Regime change at Hampstead Theatre. The era of special measures is over and Ed Hall, son of Sir Peter, has taken charge. Hall’s debut show is daring in its complete lack of audacity. Shelagh Stephenson’s new play Enlightenment is the sort of bourgeois frippery we were used to yawning through under the previous administration. We’re in a posh house in Angstead Garden Suburb where two yuppie liberals are struggling to cope with the disappearance of their gap-year son in south-east Asia. Mum consults a psychic. Dad invites a TV producer to make a shock-doc highlighting their plight. When a confused drifter turns up claiming to be the lost Odysseus, Mum lets him stay in the spare room as an ersatz offspring.

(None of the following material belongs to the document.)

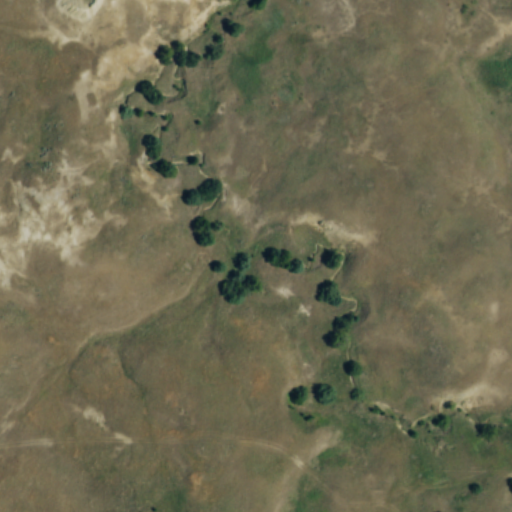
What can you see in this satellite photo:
road: (207, 441)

This is a rather contrived way to explore the issues of bereavement and identity, and the play takes some decidedly nasty detours towards the end. Sliced flesh, bashed-out brains and multiple ketchup spillages are involved. And yet this undemanding show kept me engaged throughout. The theatre was full. The audience was attentive. Many of them were young but they didn’t cough, fidget, gossip or text. And the script got plenty of big laughs. These may sound like negligible achievements but they’re fundamental, and if you don’t secure your foundations you fall through a hole and never reappear. Ed Hall elicits a great performance from Daisy Beaumont as a manipulative TV executive, and Richard Clothier is sublimely funny as the agitated Dad who calls Mum’s hired psychic ‘that twat in a cardigan sniffing my son’s socks’.